1. Decision counts are not coverage.

Every dashboard I had was counting decisions and showing them as green. None of them computed coverage ratios. Decision counts tell you the agent ran. They don't tell you whether you can answer what it did. If you're going to instrument observability, instrument the observability itself.

2. Default-off is correct. Silent default-off is not.

The parseBool(env.LANGFUSE_ENABLED, false) default is right. You don't want observability code that fails closed and breaks the agent. But there's a difference between "fails open" and "fails open silently for weeks." The fix is a periodic check, on a separate cadence from the agents themselves, that reports langfuse_enabled=false across {n} cycles in the last hour to a channel a human will see. The disabled-reason field already exists. Aggregating it is one cron job.

3. Code-version is the actual observability gate.

The flag check is a red herring. The real question is whether the agent or processor was written to call into the tracing helper at all. 2026-04-29.langfuse-v1 in a version string is a much better predictor of coverage than the env flag. Treat your tracing migration as a code migration, audit by version, and don't assume an env flag covers the gap.

Generalizations


What I'm Doing About It

Three things, in this order:

Set the flag where it should always have been set. This is the embarrassing one. Add LANGFUSE_ENABLED=true to the older executor's systemd unit, restart, verify with one cycle from each of the five low-coverage agents. This closes the going-forward gap immediately.

Materialize coverage as a first-class metric. A view, agent_observability_coverage, computed from the audit query above on a rolling 24-hour window. A small alert that fires if any active agent drops below 95%. The view is gitignored config; the alert lives in the existing notification path.

Backfill triage. I can't recover the prompts and responses for the 100,000+ untraced decisions. They're gone. What I can do is replay the inputs for the high-importance subset — anything that touched a person record, anything in the financial event flow, anything routed through ARIA's user-facing path — and emit a post-hoc trace with whatever the prompt would have been at the version pin recorded in state_snapshot.prompt_version. The output won't match what actually happened. But it gives a baseline for behavioral drift detection going forward.


Closing

The Nexus doctrine line is:

Nexus is best understood as a data and memory platform with bounded reasoning agents on top, not as an unbounded autonomous swarm.

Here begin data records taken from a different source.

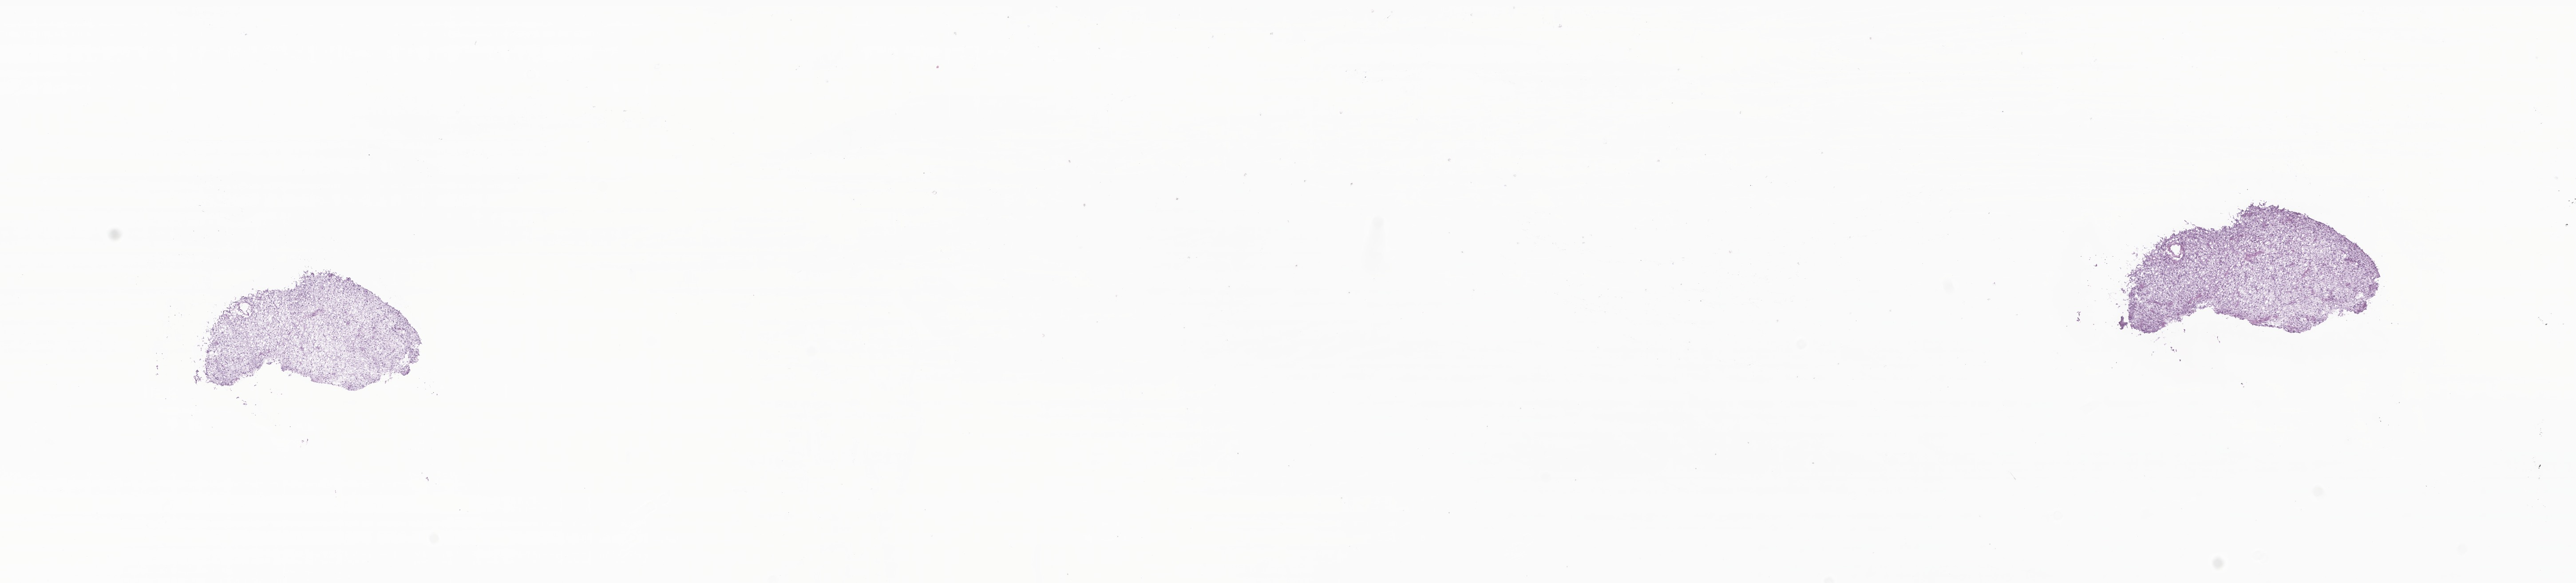
Whole-slide image, haematoxylin and eosin stain of tumor tissue from the brain — whole scanned area (about 24.5 x 5.5 mm) shown as a low-resolution overview. Cryosection (OCT / tissue freezing medium). Female patient, age 111 months (9 years 3 months).
Diagnosis: Pilocytic astrocytoma.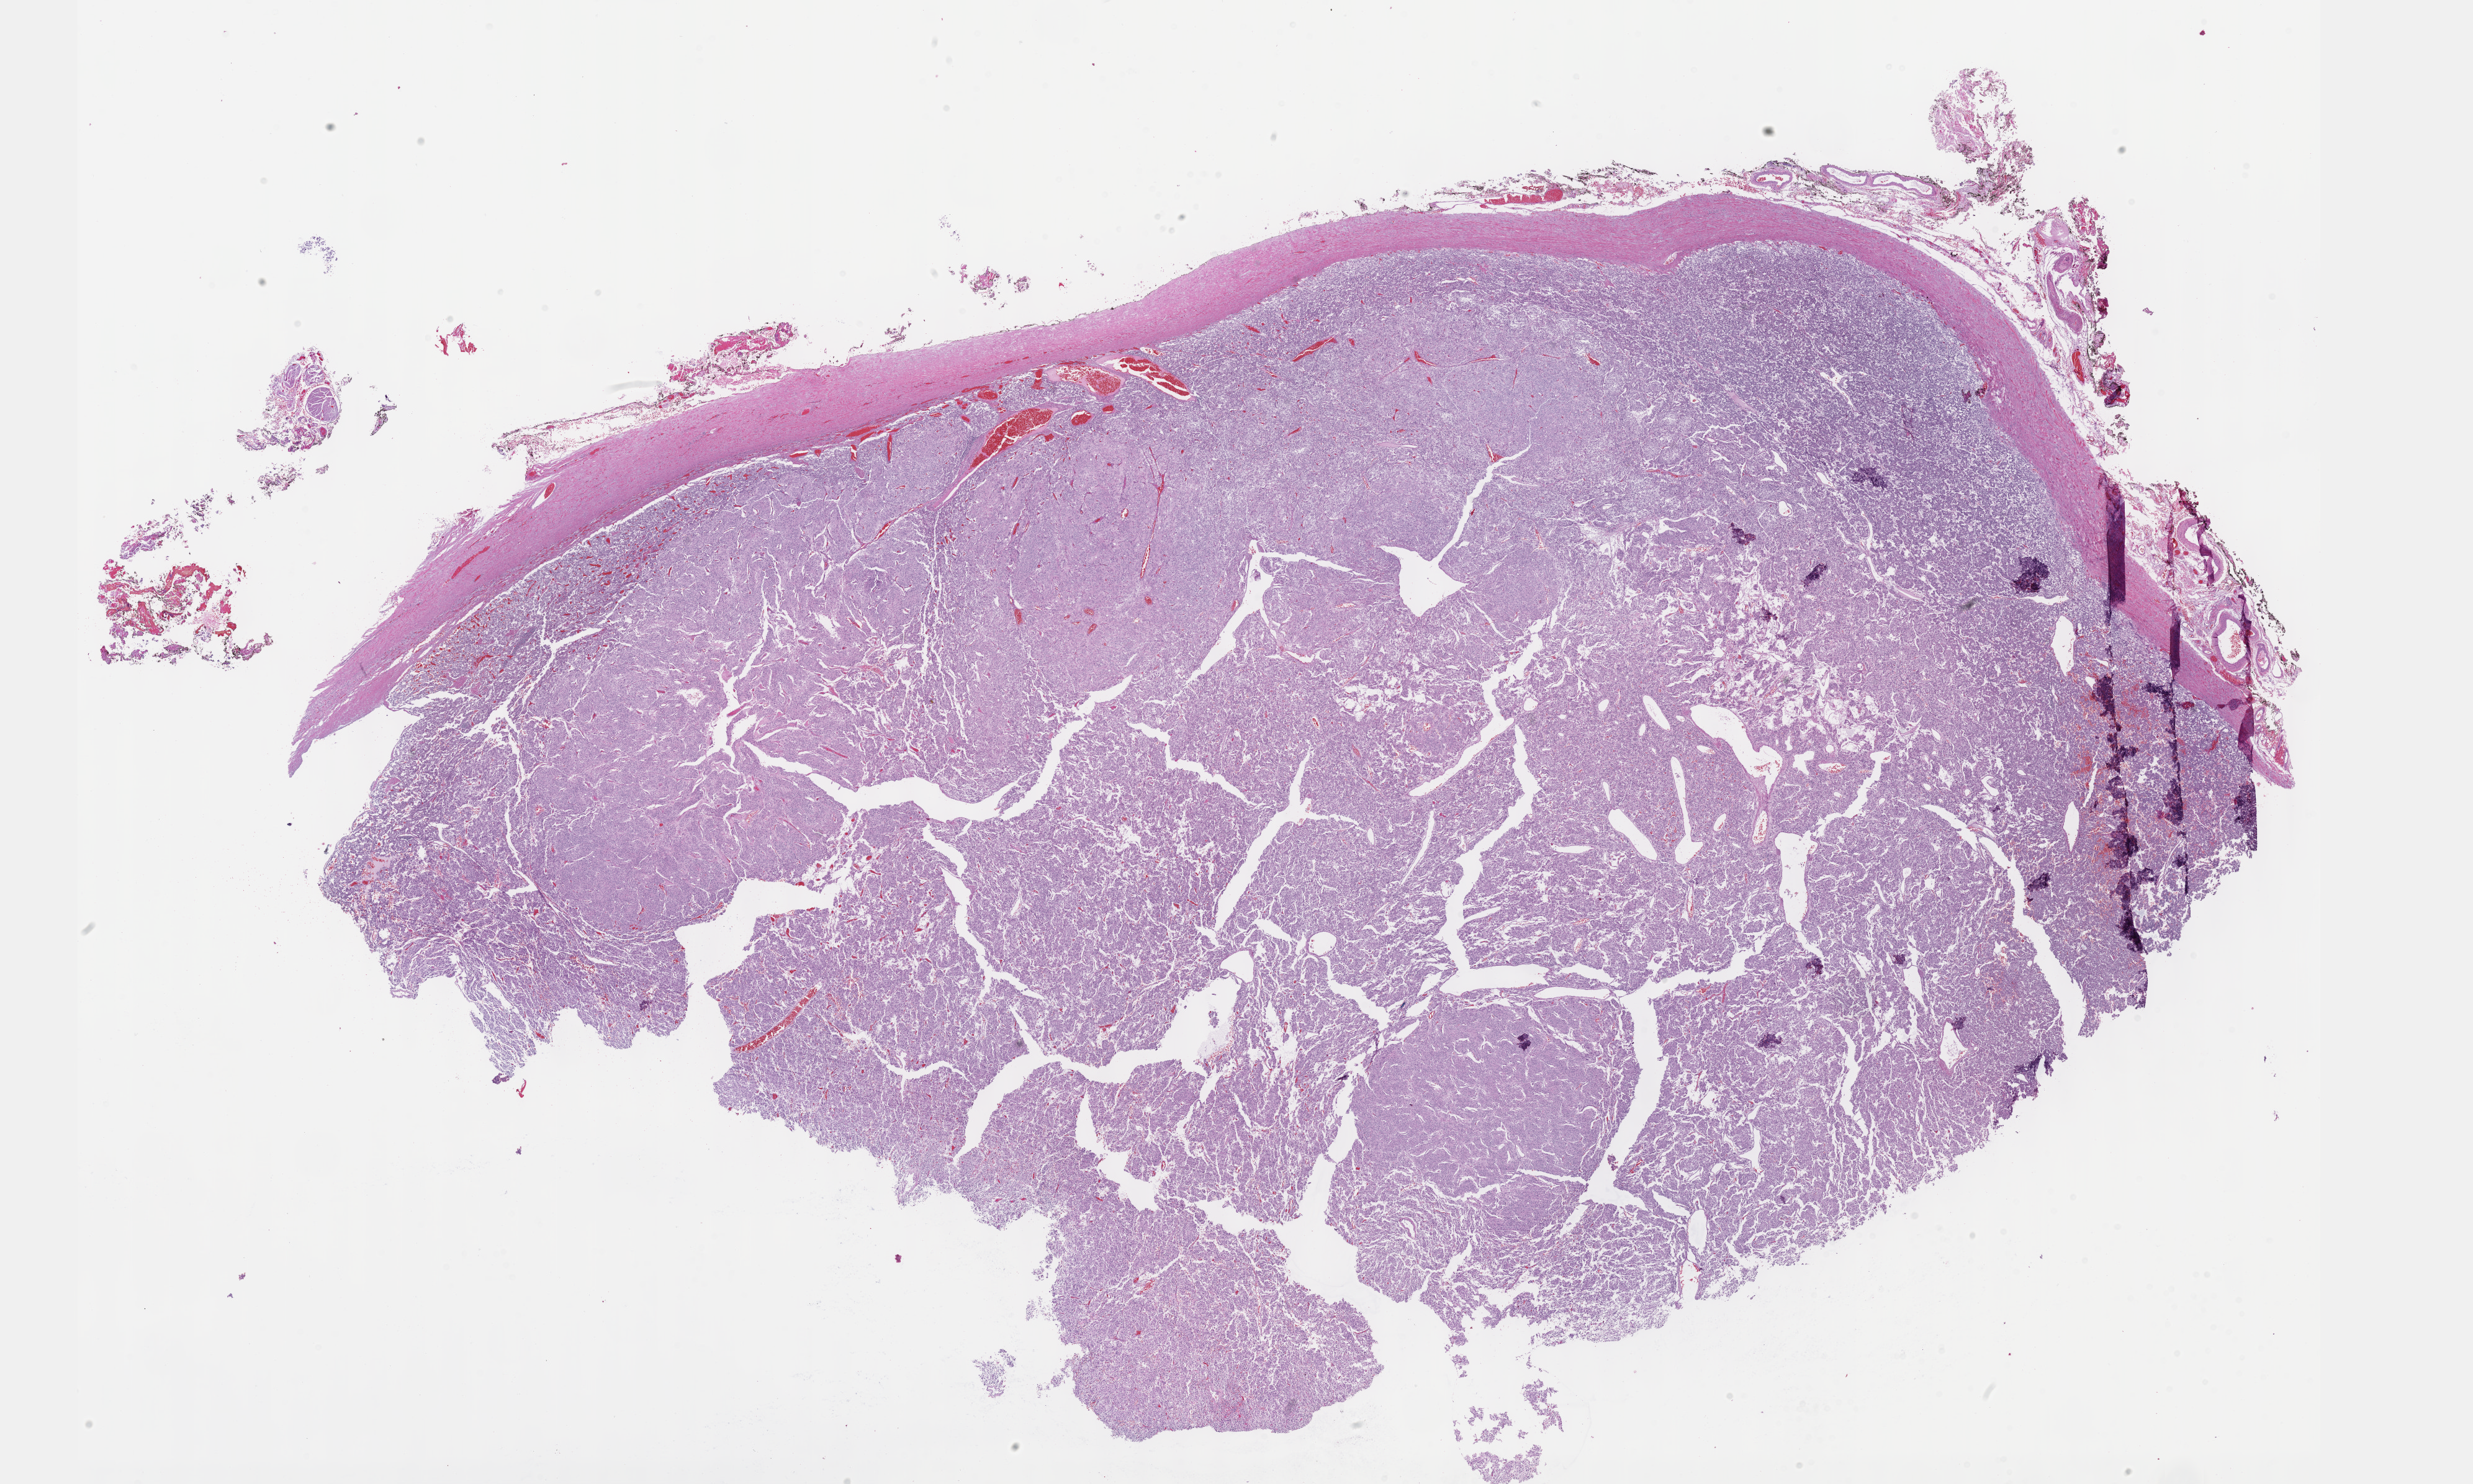
Whole-slide histology image, Hematoxylin and eosin (H&E) stained — a low-resolution overview of the entire scanned area, about 32.2 x 19.3 mm (acquisition: 40x scan), formalin-fixed paraffin-embedded (FFPE) diagnostic section, sample: primary tumour, adrenal gland. Female, age 44 years at initial diagnosis.
Histologic diagnosis: Pheochromocytoma, NOS. Laterality: right.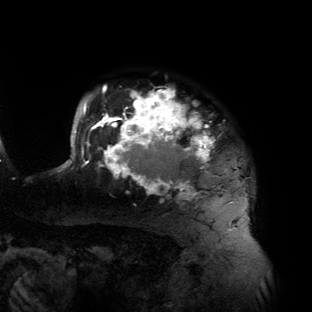
Breast MRI (dynamic contrast-enhanced), one axial slice. Slice 114 of 134 in the series (ordered by position). Cropped to one breast. Dynamic contrast-enhanced series, time point 2 of 6 at this slice position (early post-contrast). 3 T. TE 2.7 ms, TR 6.5 ms. 1.2 mm slice thickness. 312 × 312 image matrix. Female patient.
Annotated regions visible in this slice (semi-automatically segmented with operator editing):
- enhancing-tissue mask used for the functional tumour volume (all voxels passing the contrast-enhancement thresholds inside the analysis volume; usually the tumour): bounding box (x1, y1, x2, y2) in pixels: (61, 87, 233, 202)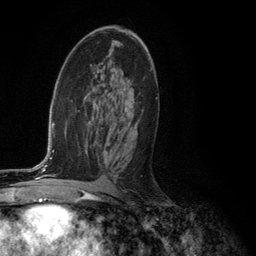
Breast MRI (dynamic contrast-enhanced), one axial slice; position 69 of 134 along the scan axis; cropped to one breast; dynamic contrast-enhanced series, time point 2 of 6 at this slice position (early post-contrast); 3 T; TE 2.8 ms, TR 7.3 ms; 1.2 mm slice thickness; 256 × 256 image matrix. Female patient.
Annotated regions visible in this slice (semi-automatic segmentation, software-assisted and operator-edited):
- enhancing-tissue mask used for the functional tumour volume (all voxels passing the contrast-enhancement thresholds inside the analysis volume; usually the tumour): bounding box <107,88,157,116> (left, top, right, bottom; pixels)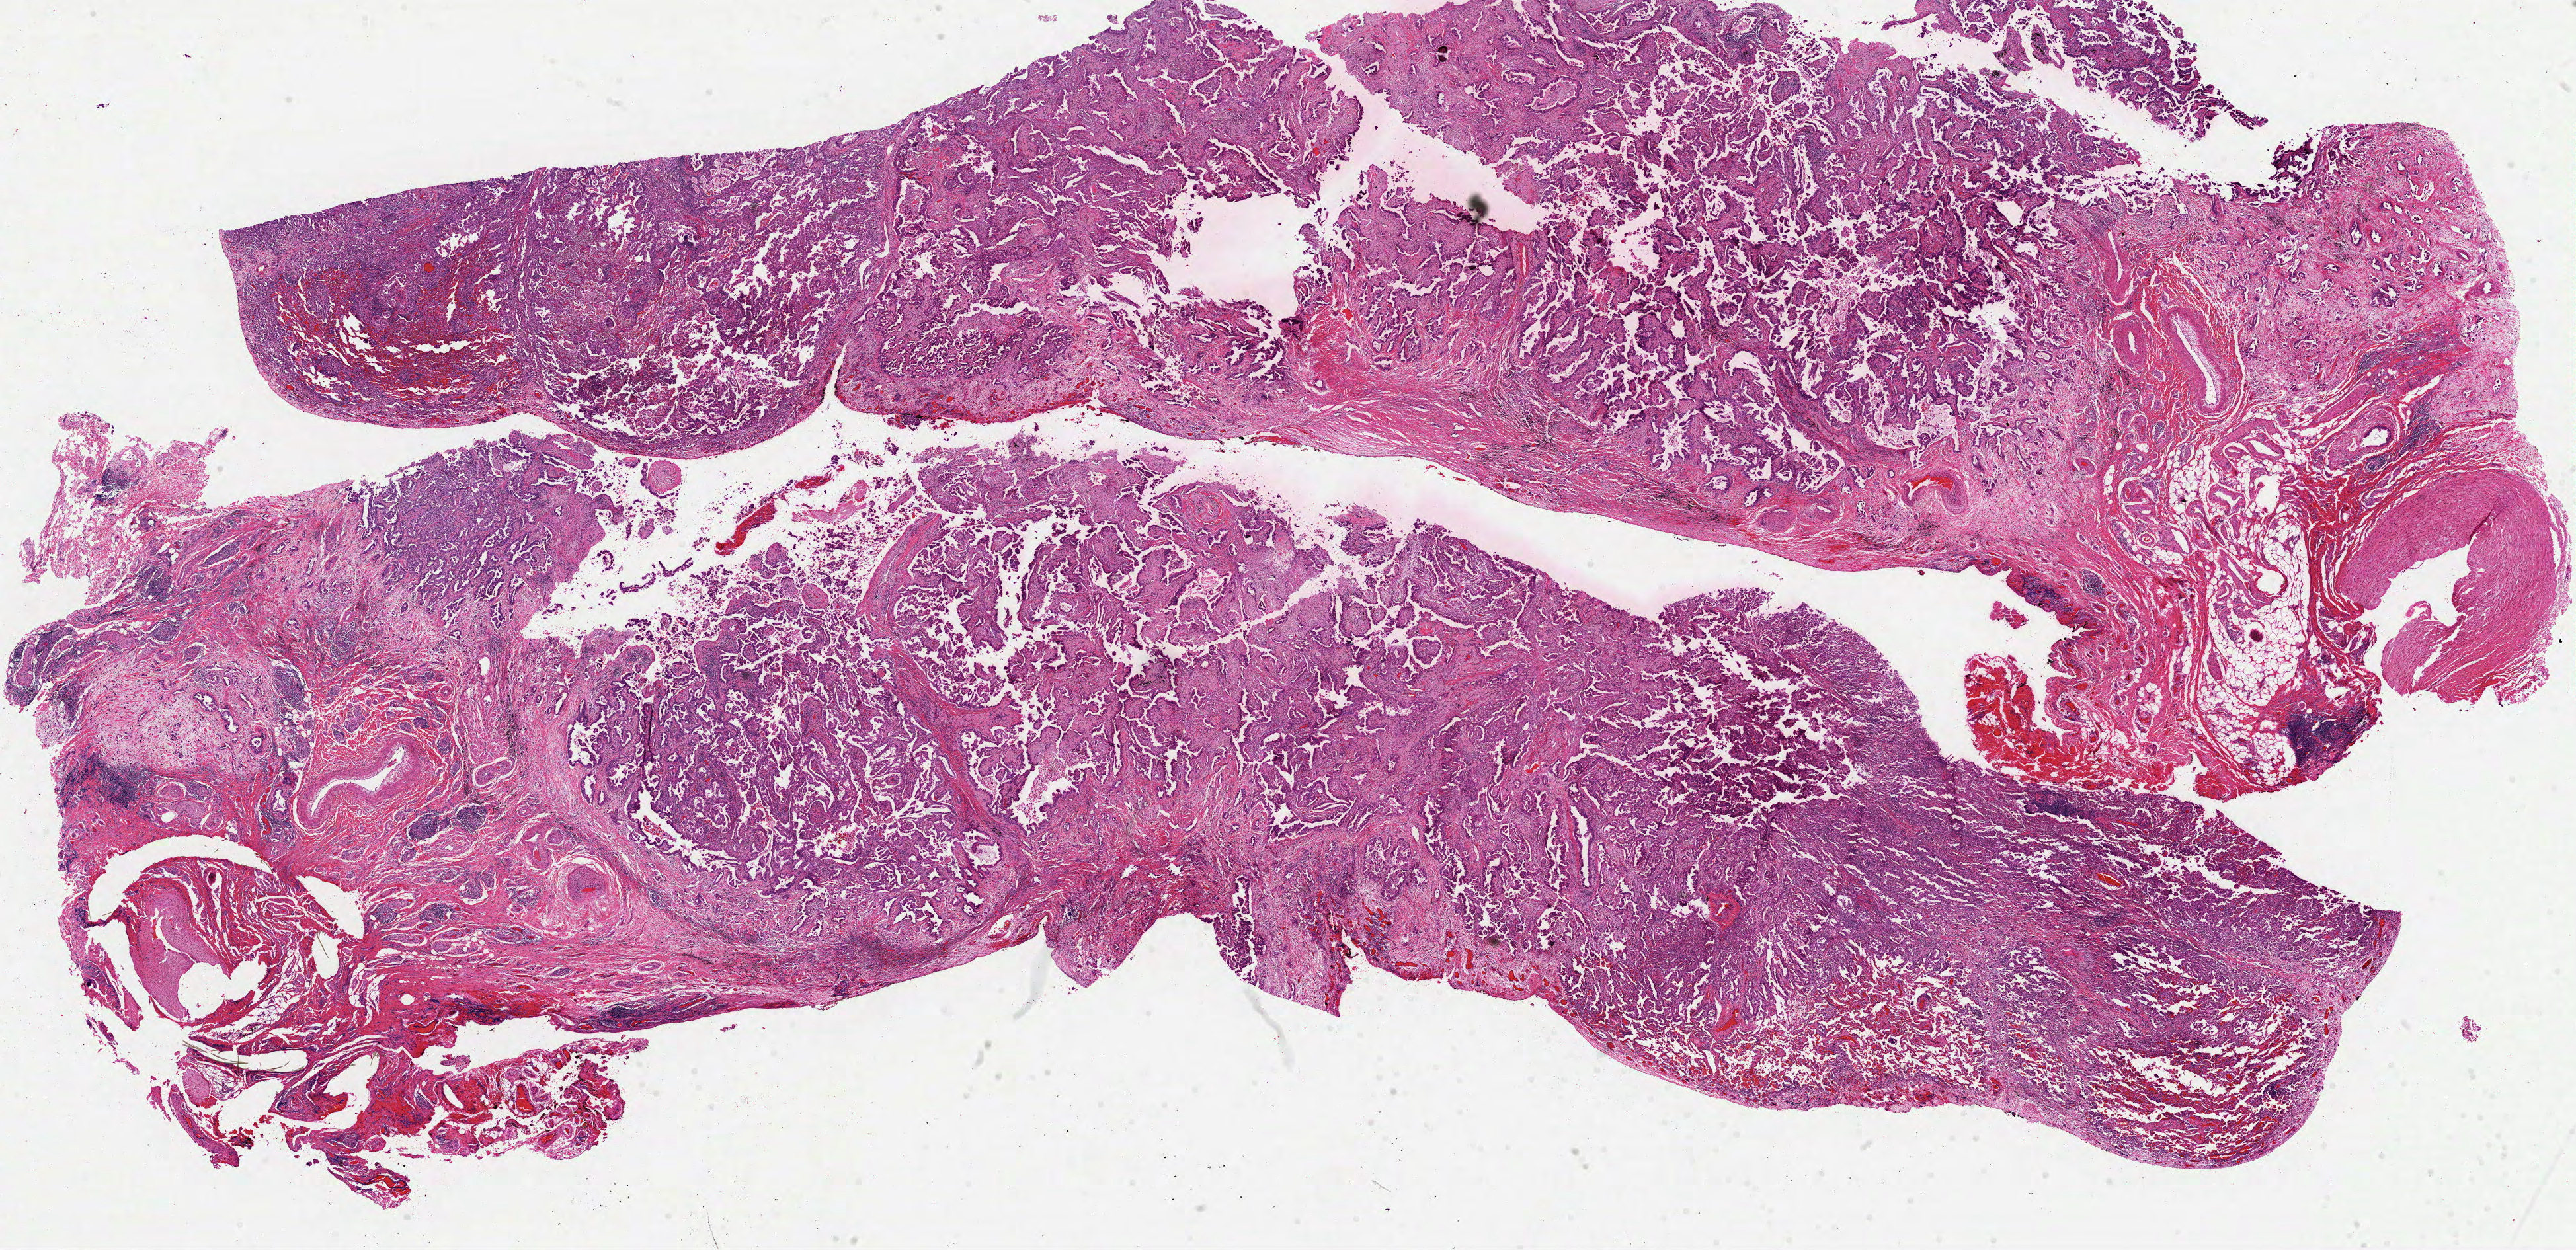
Digitized H&E tissue section (whole slide) — low-resolution overview of the scanned area, about 31.4 x 15.3 mm (slide scanned at 40x). Formalin-fixed paraffin-embedded (FFPE) diagnostic section. Sample: primary tumour, lung. Female patient; age at initial diagnosis 45 years.
AJCC pathologic stage: IIIA (4th edition). Laterality: left. Diagnosis: Adenocarcinoma, NOS (upper lobe, lung).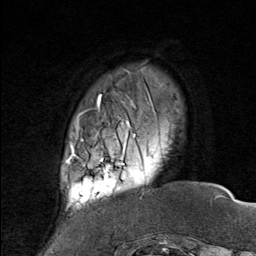
Breast MRI (dynamic contrast-enhanced), one axial slice. Slice 14 of 80 in the series (ordered by position). Cropped to one breast. Dynamic contrast-enhanced series, time point 2 of 8 at this slice position (early post-contrast). 1.5 T. TE 1.8 ms, TR 4.3 ms. 2 mm slice thickness. 256 × 256 image matrix, field of view 180 × 180 mm. Female patient.
Outlined on this slice (semi-automatic segmentation, software-assisted and operator-edited):
- enhancing-tissue mask used for the functional tumour volume (all voxels passing the contrast-enhancement thresholds inside the analysis volume; usually the tumour): bounding box (x1, y1, x2, y2) in pixels: (75, 136, 145, 208)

The corollary I hadn't written down until now is that bounded reasoning is only bounded if you can see the reasoning. A trace_id that points to a row with no LLM-level lineage isn't bounded reasoning. It's bounded execution with hidden reasoning behind it.

The agents I was most worried about turned out to be the ones I was least able to inspect. That's the inverse of the order I would have chosen.

The fix is straightforward. The lesson is that I had to write a query to find out.


The public architectural repository for Nexus is available here: github.com/niclydon/nexus-public.

One important clarification: nexus-public intentionally does not ship with hard dependencies on vendor-specific observability and evaluation tooling like Langfuse, Promptfoo, and several other operational integrations I use in the live runtime. The public repo is designed more as an architectural reference implementation — agents, processors, MCP tooling, schemas, orchestration boundaries, and execution patterns — so someone can wire in whichever tracing and observability stack they prefer rather than inheriting mine by default.

The Langfuse integration, executor runtime paths, and audit tooling discussed in this post come from the private operational implementation that powers the platform day to day.